The official code for "SegVol: Universal and Interactive Volumetric Medical Image Segmentation".

MIT License

245 stars 22 forks source link

RuntimeError: Error(s) in loading state_dict for DistributedDataParallel #7

Open Wanyidon opened 11 months ago

Wanyidon commented 11 months ago

Thank you very much for your great work on open source. I encountered the following problems when training the model according to the training sequence, dataset, and weight values provided by you： RuntimeError: Error(s) in loading state_dict for DistributedDataParallel: Unexpected key(s) in state_dict: "module.text_encoder.clip_text_model.text_model.embeddings.position_ids". I sincerely hope to receive your reply.

Yuxin-Du-Lab commented 11 months ago

Could you provide more details about the version of your 'transformers' pak? We recommand running SegVol on 'transformers==4.18.0'.

Wanyidon commented 11 months ago

Thank you very much for your reply.

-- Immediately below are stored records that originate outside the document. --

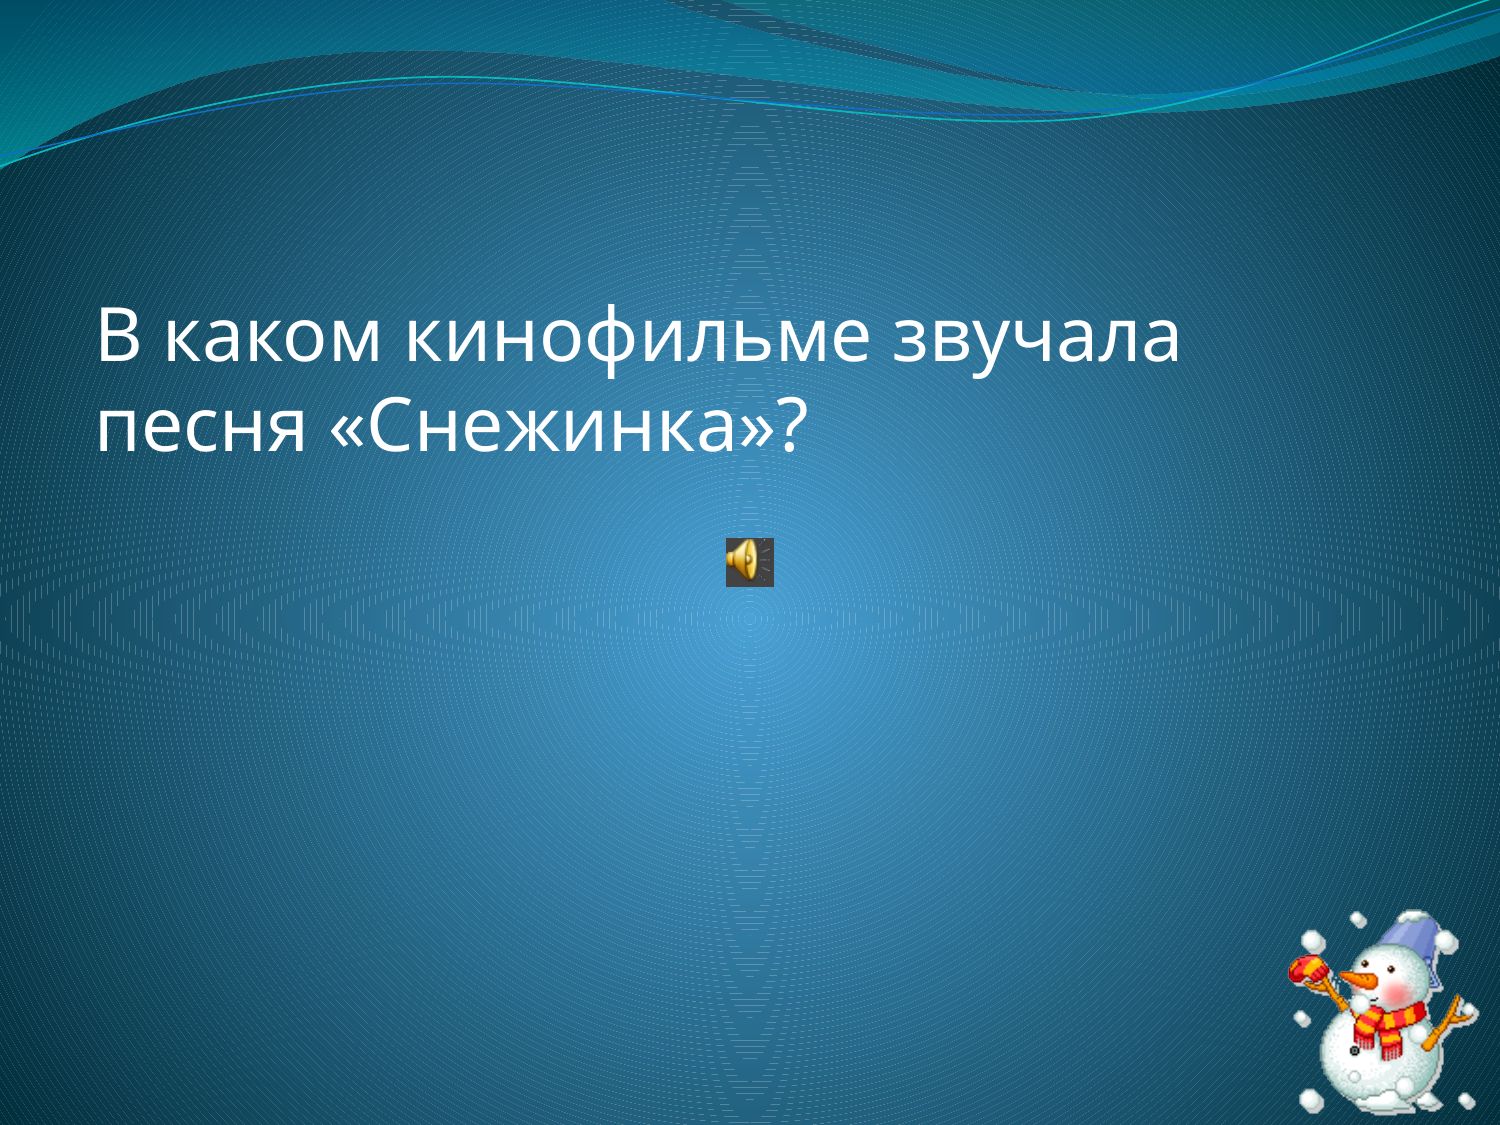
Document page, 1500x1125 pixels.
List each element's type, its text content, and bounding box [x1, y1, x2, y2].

list В каком кинофильме звучала песня «Снежинка»? [86, 278, 1362, 692]
picture [1257, 882, 1500, 1125]
picture [724, 537, 776, 588]
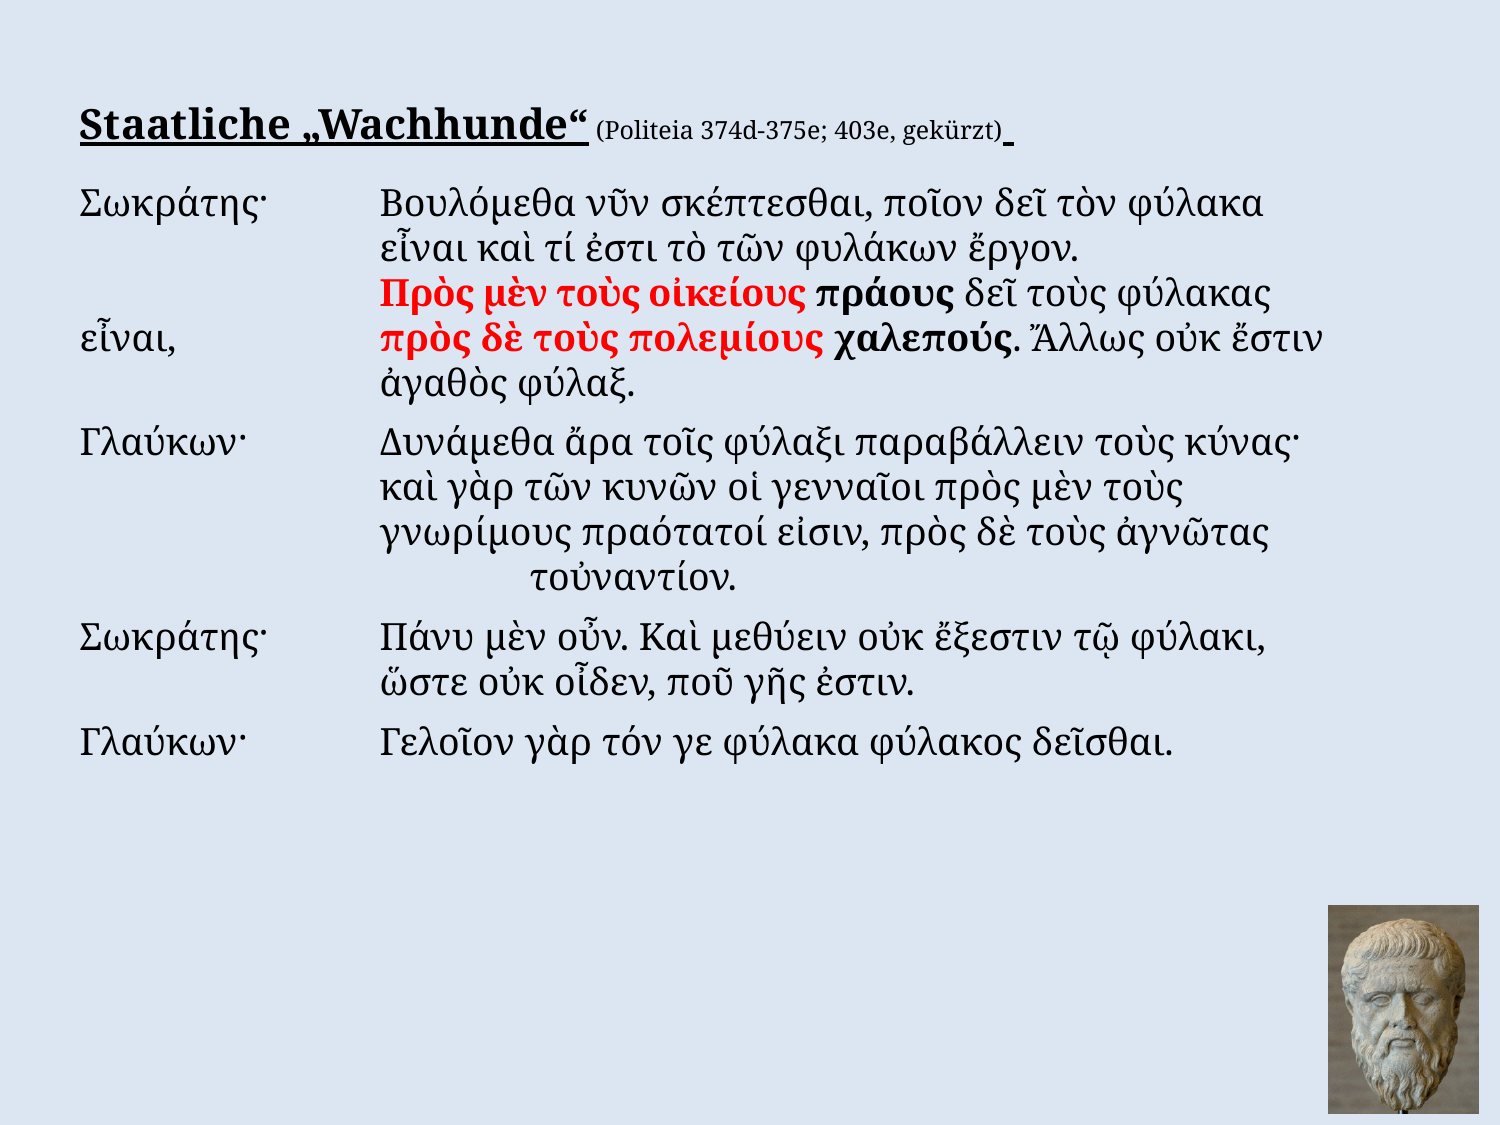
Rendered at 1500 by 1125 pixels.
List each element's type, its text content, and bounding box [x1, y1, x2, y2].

picture [1328, 904, 1479, 1114]
text_box Staatliche „Wachhunde“ (Politeia 374d-375e; 403e, gekürzt) Σωκράτης· Βουλόμεθα νῦν σκέπτεσθαι, ποῖον δεῖ τὸν φύλακα εἶναι καὶ τί ἐστι τὸ τῶν φυλάκων ἔργον. Πρὸς μὲν τοὺς οἰκείους πράους δεῖ τοὺς φύλακας εἶναι, πρὸς δὲ τοὺς πολεμίους χαλεπούς. Ἄλλως οὐκ ἔστιν ἀγαθὸς φύλαξ. Γλαύκων· Δυνάμεθα ἄρα τοῖς φύλαξι παραβάλλειν τοὺς κύνας· καὶ γὰρ τῶν κυνῶν οἱ γενναῖοι πρὸς μὲν τοὺς γνωρίμους πραότατοί εἰσιν, πρὸς δὲ τοὺς ἀγνῶτας τοὐναντίον. Σωκράτης· Πάνυ μὲν οὖν. Καὶ μεθύειν οὐκ ἔξεστιν τῷ φύλακι, ὥστε οὐκ οἶδεν, ποῦ γῆς ἐστιν. Γλαύκων· Γελοῖον γὰρ τόν γε φύλακα φύλακος δεῖσθαι. [64, 90, 1369, 770]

I have resolved the issue as per your suggestion and have also discovered that adding False to load_state_dict can also resolve the issue. However, during the code run, only gpu7 is utilized with 60G of GPU memory, with gpu0-6 only taking up 5G of GPU memory.

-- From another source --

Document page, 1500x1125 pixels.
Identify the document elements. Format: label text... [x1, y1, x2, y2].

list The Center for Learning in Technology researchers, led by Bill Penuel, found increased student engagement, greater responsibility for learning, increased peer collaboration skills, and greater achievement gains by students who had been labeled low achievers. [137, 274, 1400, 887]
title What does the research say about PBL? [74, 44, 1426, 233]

Yuxin-Du-Lab commented 11 months ago

I strongly recommend not using 'strict=False' in load_state_dict to load parameters, as this can result in random initialization of some parameters. For the unbalance of GPU memory usage, I think you can double check to see if there are other programs running or there are unkilled zombie processes in your background.

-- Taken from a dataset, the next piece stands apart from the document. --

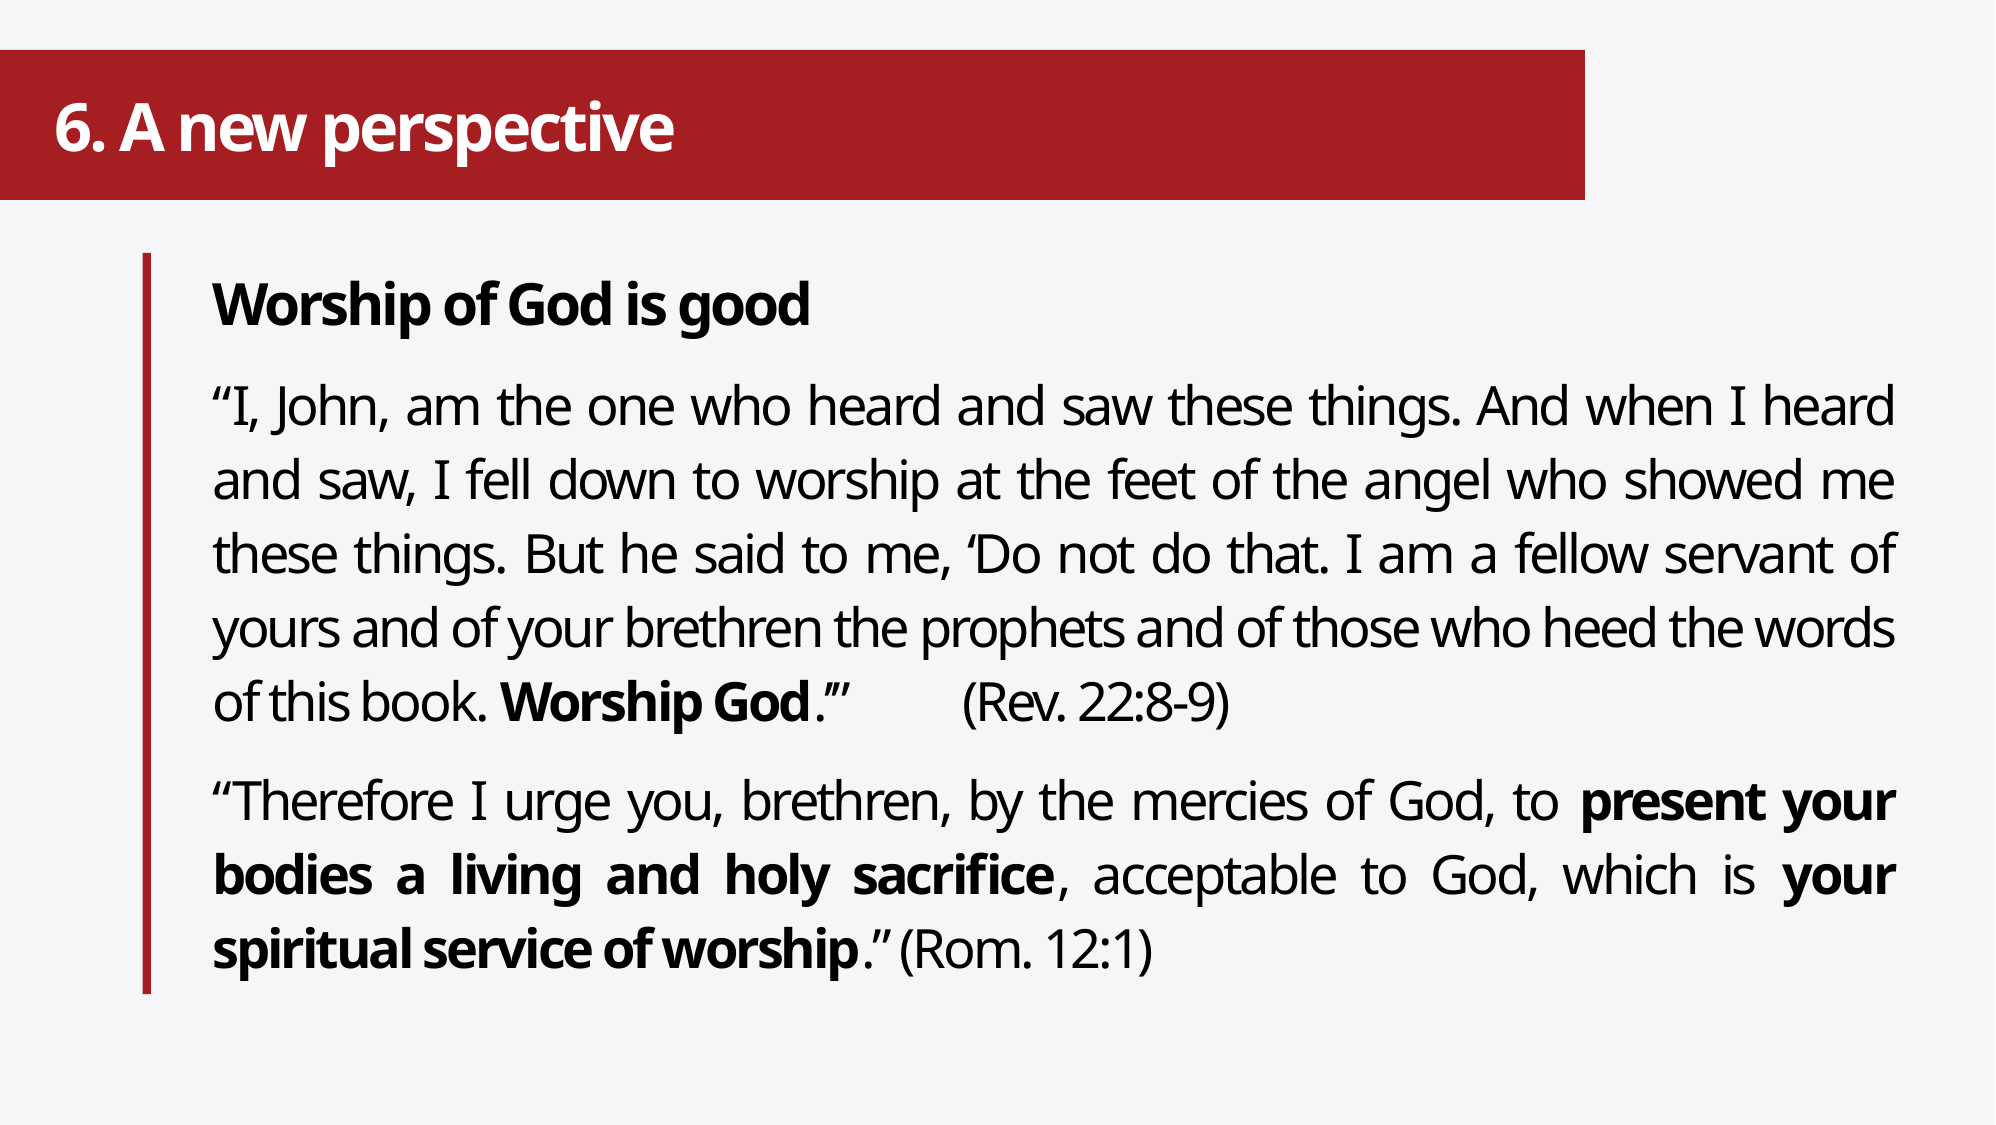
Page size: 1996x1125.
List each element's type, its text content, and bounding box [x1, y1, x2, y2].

subtitle Worship of God is good “I, John, am the one who heard and saw these things. And when I heard and saw, I fell down to worship at the feet of the angel who showed me these things. But he said to me, ‘Do not do that. I am a fellow servant of yours and of your brethren the prophets and of those who heed the words of this book. Worship God.’” (Rev. 22:8-9) “Therefore I urge you, brethren, by the mercies of God, to present your bodies a living and holy sacrifice, acceptable to God, which is your spiritual service of worship.” (Rom. 12:1) [197, 249, 1910, 1000]
title 6. A new perspective [39, 62, 1836, 188]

Wanyidon commented 11 months ago

Thank you for your advice. I have checked my program and my current GPU running status is as shown in the image. I wonder if this is correct. 290e14f416658e558e17f0be8205575

Yuxin-Du-Lab commented 10 months ago

Have you fixed the bug yet? I'm sorry I can't reproduce it. I don't know if anyone else has been in a similar situation.🤦

kennyWJB commented 5 months ago

您好，我正在尝试复现demo也遇到了同样的报错，我用的是window系统，cuda==12.2，pytorch==2.0.1，monai==1.3.1(因为0.9.0安装失败)，其余都和推荐版本相同。我目前也是通过strict=False规避该问题。

Yuxin-Du-Lab commented 5 months ago

您好，我正在尝试复现demo也遇到了同样的报错，我用的是window系统，cuda==12.2，pytorch==2.0.1，monai==1.3.1(因为0.9.0安装失败)，其余都和推荐版本相同。我目前也是通过strict=False规避该问题。

请确保'transformers==4.18.0'以及加载的是SegVol_v1.pth

mrokuss commented 5 months ago

transformers==4.25.1 also works and does not fail with the pip installation ;)

Yuxin-Du-Lab commented 3 months ago

Thank you for your advice. I have checked my program and my current GPU running status is as shown in the image. I wonder if this is correct.

The problem may be that the batch_size is too large and the dataset size is limited. Try to reduce the batch_size.